When coffee was first brought to Europe it caused a sensation. And as coffee houses sprung up across Europe, they became viewed variously as dens of iniquity and places of underhand dealings. Gradually though, coffee became respectable, and now I can hardly string two words together without a cup. Underlying this is, of course, a powerhouse global business that revolutionised the economies of the great trading nations of the 1700s.
Mario Sundar has a great post today over at MarketingProfs, talking about the ROI on blogging for businesses.

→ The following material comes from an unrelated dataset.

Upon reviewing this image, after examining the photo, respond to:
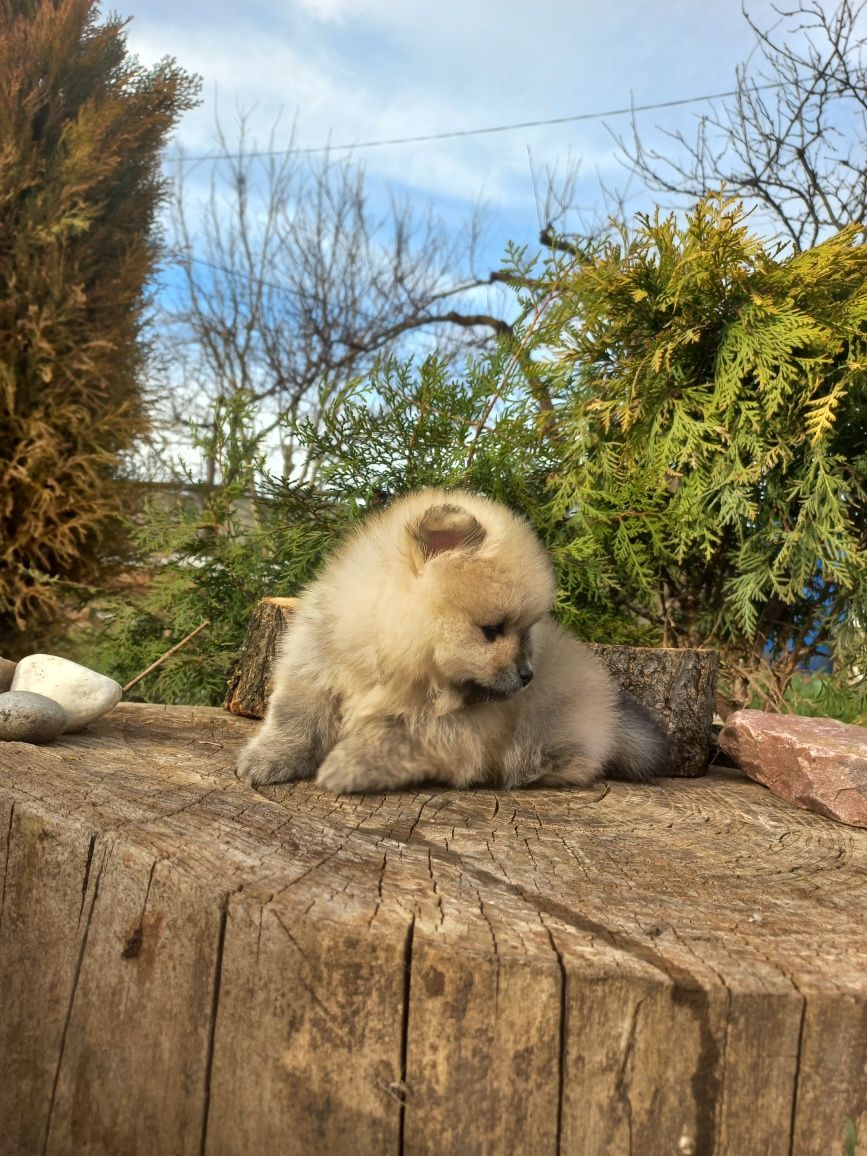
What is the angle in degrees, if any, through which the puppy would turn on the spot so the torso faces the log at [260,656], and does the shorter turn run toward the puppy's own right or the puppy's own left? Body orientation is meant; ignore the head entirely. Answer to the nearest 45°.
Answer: approximately 90° to the puppy's own right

He draws on some very interesting analysis from Charlene Li at Forrester. Of course, when it comes down to quantifying the potential or real returns of blogging it is very difficult. Sure we can track user traffic, we can monitor the flow of users from a blog to other parts of a site and we can count comments, subscribers or feeds. But how do we measure engagement?
Mario’s view is that you start with an understanding of “ownership” … which is a great concept. But it presupposes that your corporate content is worthy or, or in a state ready, for sharing/co-ownership. However, it is a very interesting topic of conversation, and one that is many corporate and non-corporate bloggers are interested in — my friend Lewis Green recently started a conversation on exactly this topic.
And while Blog ROI is a great topic, it is just like a great cup of coffee — we know what we like and have a taste for particular brands. And while we may not know why some of the metrics make sense (we may even prefer to go with gut feel) … there is no doubt that the team that cracks this code will be worthy of the millions that will be bestowed upon them.